Enterprise Autonomous AI Agents: NVIDIA and ServiceNow's Collaborative Leap
Enterprise artificial intelligence has evolved from generating content to reasoning through complex problems. Now, a new frontier beckons: autonomous action within real-world business workflows. At ServiceNow Knowledge 2026, industry leaders unveiled a bold partnership to bring safe, scalable autonomous AI agents to enterprises. Below, we explore the key announcements and implications through a series of focused questions.
What major partnership was unveiled at ServiceNow Knowledge 2026?
During the opening keynote at ServiceNow Knowledge 2026, NVIDIA founder and CEO Jensen Huang joined ServiceNow chairman and CEO Bill McDermott to announce an expanded collaboration. Together, they are delivering specialized autonomous AI agents designed for enterprise use. These agents are powered by NVIDIA's accelerated computing, open models, and domain-specific skills, combined with ServiceNow's Action Fabric for workflow context and AI Control Tower for governance. The partnership aims to provide a full-stack solution that makes autonomous agents safe, easy to adopt, and tightly integrated with existing enterprise systems. This marks a significant step beyond simple AI prompts toward agents that can act independently within controlled environments.

What is Project Arc and how does it differ from standalone AI agents?
Project Arc is a long-running, self-evolving autonomous desktop agent introduced by ServiceNow. Designed for knowledge workers—such as developers, IT teams, and administrators—it connects natively to the ServiceNow AI Platform via the Action Fabric. Unlike standalone agents that operate in isolation, Project Arc brings governance, auditability, and workflow intelligence to every action. It can access local file systems, terminals, and installed applications to complete complex, multistep tasks that traditional automation cannot handle. For example, it can orchestrate software deployments or troubleshoot system issues across multiple tools. Yet it does so with the controls enterprises need to deploy AI at scale, ensuring each action is logged and compliant.

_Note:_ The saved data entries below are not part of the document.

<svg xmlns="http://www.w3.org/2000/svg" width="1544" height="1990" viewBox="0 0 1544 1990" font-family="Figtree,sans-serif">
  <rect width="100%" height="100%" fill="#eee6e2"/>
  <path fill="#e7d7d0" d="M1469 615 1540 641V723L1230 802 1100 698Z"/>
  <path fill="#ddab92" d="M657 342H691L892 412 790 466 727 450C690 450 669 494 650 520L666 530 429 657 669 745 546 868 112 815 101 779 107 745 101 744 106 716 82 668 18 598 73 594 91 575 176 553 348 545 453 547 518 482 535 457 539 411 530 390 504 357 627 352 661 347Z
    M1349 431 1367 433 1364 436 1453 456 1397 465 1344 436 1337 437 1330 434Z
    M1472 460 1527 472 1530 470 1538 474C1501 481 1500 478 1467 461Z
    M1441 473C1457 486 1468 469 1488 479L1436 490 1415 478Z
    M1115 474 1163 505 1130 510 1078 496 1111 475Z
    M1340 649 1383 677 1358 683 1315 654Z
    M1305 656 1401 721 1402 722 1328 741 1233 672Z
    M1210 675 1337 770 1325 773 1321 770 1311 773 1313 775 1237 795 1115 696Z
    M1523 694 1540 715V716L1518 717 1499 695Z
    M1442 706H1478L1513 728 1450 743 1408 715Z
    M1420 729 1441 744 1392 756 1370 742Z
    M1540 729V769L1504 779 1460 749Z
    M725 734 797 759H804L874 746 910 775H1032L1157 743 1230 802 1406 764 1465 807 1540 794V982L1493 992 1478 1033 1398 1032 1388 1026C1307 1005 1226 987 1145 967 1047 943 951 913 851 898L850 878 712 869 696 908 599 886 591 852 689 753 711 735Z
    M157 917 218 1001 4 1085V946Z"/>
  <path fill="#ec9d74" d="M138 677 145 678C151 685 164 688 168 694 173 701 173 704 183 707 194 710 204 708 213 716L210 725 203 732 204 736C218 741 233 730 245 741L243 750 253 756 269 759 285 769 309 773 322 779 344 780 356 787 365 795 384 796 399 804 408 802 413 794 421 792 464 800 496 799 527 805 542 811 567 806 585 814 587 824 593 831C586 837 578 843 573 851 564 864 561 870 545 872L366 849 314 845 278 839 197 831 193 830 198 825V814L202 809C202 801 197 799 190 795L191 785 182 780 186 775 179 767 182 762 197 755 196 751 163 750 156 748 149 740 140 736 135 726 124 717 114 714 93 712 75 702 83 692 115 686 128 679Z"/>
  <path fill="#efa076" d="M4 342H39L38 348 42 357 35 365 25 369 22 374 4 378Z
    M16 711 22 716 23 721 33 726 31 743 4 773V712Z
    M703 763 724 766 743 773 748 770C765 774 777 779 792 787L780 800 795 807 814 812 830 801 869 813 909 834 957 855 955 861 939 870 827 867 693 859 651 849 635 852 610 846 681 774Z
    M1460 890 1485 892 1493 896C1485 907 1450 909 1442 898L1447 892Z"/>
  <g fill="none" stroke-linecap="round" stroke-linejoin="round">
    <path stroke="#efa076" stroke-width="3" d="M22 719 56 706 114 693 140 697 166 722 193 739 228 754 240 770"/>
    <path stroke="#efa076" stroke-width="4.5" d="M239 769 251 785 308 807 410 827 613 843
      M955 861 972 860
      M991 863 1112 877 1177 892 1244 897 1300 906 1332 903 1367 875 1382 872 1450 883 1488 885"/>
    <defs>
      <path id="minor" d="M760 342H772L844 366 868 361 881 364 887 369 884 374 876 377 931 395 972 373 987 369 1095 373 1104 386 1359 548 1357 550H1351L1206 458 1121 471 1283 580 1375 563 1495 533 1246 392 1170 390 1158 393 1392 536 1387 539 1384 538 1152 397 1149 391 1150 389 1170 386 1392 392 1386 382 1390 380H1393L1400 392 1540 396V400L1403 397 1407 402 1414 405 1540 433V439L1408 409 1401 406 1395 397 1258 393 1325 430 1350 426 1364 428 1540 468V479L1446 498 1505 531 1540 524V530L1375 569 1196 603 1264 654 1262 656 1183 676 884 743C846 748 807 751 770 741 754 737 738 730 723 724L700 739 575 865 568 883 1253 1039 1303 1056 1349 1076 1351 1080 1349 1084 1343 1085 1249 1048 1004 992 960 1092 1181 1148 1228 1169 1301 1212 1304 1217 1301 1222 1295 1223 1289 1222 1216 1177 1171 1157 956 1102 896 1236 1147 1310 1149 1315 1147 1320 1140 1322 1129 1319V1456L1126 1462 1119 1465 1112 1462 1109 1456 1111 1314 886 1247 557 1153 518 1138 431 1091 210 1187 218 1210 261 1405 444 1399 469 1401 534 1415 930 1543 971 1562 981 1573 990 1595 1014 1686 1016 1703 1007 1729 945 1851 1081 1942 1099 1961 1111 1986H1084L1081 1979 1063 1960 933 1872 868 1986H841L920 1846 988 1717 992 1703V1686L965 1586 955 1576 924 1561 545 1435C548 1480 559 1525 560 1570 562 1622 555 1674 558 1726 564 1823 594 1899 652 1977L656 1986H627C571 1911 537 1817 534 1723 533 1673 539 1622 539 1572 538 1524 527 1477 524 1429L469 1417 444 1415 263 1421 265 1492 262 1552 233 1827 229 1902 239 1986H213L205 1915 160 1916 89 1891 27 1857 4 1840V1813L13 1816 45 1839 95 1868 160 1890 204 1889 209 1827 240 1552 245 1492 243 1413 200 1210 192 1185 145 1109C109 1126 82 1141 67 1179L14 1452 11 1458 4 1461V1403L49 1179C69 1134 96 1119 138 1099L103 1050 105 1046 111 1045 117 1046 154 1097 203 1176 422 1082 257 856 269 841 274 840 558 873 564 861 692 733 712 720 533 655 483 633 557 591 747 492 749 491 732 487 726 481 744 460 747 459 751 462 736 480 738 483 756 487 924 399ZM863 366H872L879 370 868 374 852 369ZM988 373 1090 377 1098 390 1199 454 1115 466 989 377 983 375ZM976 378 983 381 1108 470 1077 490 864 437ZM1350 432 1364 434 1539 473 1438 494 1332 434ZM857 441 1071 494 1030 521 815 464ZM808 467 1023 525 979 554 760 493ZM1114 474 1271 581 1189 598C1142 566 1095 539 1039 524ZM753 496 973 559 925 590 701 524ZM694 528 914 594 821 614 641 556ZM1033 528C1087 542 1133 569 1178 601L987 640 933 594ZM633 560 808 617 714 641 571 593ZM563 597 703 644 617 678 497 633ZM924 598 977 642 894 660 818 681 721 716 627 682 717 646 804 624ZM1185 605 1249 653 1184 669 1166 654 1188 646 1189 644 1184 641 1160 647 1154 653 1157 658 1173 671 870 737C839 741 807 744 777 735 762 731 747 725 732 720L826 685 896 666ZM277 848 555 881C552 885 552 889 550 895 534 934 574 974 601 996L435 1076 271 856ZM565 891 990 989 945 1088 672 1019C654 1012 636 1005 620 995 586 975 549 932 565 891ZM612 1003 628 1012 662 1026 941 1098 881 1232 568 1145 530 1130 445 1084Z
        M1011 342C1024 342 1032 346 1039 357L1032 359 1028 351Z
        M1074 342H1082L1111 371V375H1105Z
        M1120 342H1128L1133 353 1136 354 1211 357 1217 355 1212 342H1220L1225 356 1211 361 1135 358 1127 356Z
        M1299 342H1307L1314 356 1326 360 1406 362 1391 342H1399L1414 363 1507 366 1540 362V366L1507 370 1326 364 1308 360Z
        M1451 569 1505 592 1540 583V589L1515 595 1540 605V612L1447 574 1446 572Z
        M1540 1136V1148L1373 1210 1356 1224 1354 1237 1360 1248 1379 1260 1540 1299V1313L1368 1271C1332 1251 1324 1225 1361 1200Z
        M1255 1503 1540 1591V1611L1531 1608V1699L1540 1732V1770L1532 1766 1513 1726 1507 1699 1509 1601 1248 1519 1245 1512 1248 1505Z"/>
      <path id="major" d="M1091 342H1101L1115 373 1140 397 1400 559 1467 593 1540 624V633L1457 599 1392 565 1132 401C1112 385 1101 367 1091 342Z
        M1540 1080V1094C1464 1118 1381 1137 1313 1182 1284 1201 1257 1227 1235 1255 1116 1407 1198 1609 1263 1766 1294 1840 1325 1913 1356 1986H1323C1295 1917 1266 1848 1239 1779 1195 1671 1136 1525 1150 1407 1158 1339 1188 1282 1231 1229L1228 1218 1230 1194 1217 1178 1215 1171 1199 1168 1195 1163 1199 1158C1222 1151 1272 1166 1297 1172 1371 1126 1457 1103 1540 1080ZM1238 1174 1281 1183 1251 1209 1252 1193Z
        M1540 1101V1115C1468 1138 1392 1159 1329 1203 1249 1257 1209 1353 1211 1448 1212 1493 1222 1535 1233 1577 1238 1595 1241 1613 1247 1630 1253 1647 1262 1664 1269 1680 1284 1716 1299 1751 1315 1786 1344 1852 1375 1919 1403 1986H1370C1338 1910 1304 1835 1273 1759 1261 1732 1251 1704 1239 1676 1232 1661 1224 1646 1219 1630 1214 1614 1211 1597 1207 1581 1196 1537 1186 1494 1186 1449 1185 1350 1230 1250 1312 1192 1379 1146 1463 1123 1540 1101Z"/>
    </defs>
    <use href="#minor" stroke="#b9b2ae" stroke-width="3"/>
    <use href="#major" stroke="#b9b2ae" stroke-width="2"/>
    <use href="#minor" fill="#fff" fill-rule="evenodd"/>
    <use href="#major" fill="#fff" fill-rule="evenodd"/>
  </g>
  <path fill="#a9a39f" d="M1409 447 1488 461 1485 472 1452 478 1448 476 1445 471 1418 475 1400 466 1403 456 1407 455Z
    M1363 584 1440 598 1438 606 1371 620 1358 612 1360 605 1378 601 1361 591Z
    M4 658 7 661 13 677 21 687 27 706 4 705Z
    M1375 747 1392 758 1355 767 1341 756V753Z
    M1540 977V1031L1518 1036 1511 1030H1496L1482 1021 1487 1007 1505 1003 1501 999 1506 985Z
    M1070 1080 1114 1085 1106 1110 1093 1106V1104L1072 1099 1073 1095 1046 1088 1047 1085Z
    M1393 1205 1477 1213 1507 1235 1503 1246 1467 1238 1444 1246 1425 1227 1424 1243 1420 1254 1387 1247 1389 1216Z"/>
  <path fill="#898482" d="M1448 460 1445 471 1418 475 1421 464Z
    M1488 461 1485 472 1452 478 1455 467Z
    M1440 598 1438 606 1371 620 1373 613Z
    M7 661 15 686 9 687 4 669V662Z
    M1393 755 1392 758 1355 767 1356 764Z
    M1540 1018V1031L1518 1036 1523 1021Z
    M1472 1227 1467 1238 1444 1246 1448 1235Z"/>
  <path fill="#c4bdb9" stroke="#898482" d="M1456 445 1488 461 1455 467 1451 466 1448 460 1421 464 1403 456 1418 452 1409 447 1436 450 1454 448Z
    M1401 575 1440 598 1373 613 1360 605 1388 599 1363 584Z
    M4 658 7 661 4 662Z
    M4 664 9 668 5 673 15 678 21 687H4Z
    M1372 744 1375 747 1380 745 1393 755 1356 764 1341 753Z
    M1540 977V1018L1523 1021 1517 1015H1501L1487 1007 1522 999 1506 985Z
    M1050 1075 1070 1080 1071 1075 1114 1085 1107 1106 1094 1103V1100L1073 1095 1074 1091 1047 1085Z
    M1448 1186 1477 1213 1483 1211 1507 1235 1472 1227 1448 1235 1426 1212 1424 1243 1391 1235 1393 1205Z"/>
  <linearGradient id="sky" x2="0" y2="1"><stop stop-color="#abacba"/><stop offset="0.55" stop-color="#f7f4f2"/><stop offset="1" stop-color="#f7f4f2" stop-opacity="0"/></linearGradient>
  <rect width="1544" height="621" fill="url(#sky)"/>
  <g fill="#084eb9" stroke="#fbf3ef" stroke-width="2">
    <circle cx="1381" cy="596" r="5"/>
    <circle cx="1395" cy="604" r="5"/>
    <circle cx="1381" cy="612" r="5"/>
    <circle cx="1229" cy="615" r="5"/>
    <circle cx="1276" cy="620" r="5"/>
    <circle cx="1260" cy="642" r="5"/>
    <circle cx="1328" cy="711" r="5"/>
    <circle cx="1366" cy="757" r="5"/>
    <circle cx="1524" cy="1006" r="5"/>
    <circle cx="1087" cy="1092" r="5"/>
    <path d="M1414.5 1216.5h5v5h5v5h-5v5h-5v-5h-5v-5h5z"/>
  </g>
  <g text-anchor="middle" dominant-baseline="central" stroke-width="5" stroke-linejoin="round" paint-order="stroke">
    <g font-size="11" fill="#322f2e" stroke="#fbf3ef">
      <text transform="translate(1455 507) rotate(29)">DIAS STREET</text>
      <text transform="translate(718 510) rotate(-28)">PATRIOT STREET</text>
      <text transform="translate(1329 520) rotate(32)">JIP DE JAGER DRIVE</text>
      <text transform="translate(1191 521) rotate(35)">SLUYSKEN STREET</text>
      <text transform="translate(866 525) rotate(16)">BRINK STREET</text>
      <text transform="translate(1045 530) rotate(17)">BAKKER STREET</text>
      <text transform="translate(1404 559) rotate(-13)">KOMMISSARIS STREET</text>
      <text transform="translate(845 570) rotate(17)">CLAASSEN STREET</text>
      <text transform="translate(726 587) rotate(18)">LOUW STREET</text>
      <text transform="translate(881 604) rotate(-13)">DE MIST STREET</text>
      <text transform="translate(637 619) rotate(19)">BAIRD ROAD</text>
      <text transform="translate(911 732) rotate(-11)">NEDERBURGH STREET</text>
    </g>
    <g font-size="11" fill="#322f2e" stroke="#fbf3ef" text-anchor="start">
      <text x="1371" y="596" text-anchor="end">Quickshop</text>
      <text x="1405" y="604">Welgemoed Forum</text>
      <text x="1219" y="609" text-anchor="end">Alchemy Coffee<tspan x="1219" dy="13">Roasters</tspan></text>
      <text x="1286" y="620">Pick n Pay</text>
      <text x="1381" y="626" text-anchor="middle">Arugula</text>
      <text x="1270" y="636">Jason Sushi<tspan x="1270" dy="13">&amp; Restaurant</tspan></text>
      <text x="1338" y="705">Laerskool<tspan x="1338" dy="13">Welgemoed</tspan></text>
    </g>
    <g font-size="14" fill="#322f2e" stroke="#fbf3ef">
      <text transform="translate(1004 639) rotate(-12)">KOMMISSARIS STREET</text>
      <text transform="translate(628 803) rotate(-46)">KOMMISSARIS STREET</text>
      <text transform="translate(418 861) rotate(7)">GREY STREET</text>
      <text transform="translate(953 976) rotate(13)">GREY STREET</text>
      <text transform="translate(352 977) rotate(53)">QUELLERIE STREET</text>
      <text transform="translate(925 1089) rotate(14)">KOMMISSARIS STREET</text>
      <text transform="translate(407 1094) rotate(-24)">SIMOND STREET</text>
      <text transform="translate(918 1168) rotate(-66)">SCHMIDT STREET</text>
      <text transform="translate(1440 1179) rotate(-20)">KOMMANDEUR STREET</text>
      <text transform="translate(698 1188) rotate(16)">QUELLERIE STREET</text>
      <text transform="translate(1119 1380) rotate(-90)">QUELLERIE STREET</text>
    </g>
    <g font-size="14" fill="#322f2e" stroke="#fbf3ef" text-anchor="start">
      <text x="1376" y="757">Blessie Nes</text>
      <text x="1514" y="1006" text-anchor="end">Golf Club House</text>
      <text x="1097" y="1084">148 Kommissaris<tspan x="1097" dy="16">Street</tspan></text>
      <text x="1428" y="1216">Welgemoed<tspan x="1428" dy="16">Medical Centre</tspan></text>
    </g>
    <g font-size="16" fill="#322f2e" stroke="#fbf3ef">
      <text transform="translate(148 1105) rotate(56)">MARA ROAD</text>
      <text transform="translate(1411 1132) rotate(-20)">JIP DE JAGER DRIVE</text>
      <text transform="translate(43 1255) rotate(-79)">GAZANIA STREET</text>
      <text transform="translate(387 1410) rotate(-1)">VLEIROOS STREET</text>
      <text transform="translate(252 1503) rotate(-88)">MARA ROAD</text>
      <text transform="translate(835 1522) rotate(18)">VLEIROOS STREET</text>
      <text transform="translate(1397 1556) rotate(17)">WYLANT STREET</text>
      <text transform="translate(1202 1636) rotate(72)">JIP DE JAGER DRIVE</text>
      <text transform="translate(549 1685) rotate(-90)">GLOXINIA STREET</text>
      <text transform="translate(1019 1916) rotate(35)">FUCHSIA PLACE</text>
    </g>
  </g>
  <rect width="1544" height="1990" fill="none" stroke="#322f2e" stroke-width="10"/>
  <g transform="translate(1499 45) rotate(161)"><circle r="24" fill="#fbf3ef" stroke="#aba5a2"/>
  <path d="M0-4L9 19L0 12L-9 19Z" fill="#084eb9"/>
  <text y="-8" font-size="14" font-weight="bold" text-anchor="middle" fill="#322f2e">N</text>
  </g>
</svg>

How does Project Arc ensure enterprise-grade security and governance for autonomous agents?
Security is baked into Project Arc from the start. The agent uses NVIDIA OpenShell, an open-source secure runtime that sandboxes agent execution within policy-governed environments. ServiceNow is building on and contributing to OpenShell to advance a common foundation for enterprise-grade agent security. With OpenShell, enterprises can define precisely what an agent can see, which tools it can use, and how each action is contained. Additionally, Project Arc is governed by ServiceNow's AI Control Tower, which provides centralized oversight, and is powered by the Action Fabric for workflow context. This combination ensures agents act without exposing sensitive data or systems, meeting the stringent control requirements of large organizations.
What three essential requirements must be met for deploying autonomous agents at enterprise scale?
According to the partnership's design, three requirements are critical for long-running, autonomous agents in enterprises:
- Open models and domain-specific skills: Agents must be customizable and adaptable to unique business needs. Open models allow fine-tuning, while domain-specific skills enable specialized tasks.
- Security without exposure: Agents must act without leaking sensitive information or compromising systems. Sandboxed runtimes and strict policy controls are essential.
- Efficient tokenomics on AI factories: Running agents at scale requires cost-effective AI infrastructure. NVIDIA's AI factories deliver optimized token processing to keep operational costs manageable.

How do open models and domain-specific skills enhance enterprise AI customization?
Open models form the foundation of adaptable enterprise AI. Unlike closed, black-box systems, open models can be customized—fine-tuned on proprietary data, adjusted for industry-specific terminology, or optimized for particular workflows. Domain-specific skills, such as those for IT operations or customer service, further tailor the agent's capabilities. This modular approach allows enterprises to build agents that precisely match their operational context. For example, a financial services firm could train an agent on compliance regulations and risk assessment, while a manufacturer might focus on supply chain optimization. The combination of open models and specialized skills means agents become more effective over time as they learn from enterprise-specific interactions, all while remaining secure and governed by the underlying runtime.
Why is the NVIDIA-ServiceNow partnership significant for the future of enterprise AI?
This partnership represents a holistic approach to autonomous AI, combining cutting-edge hardware, open software, and enterprise workflow integration. By delivering a full-stack solution—from NVIDIA's accelerated computing and OpenShell runtime to ServiceNow's Action Fabric and AI Control Tower—the collaboration addresses the key barriers enterprises face: security, control, and cost. The focus on efficient tokenomics ensures that AI factories can sustain high-volume agent operations without prohibitive expenses. As companies move from experimental AI to production-grade autonomous agents, this unified platform provides the trust and scalability needed for widespread adoption. The involvement of both NVIDIA's hardware leadership and ServiceNow's enterprise workflow expertise signals that autonomous agents are ready for real business impact.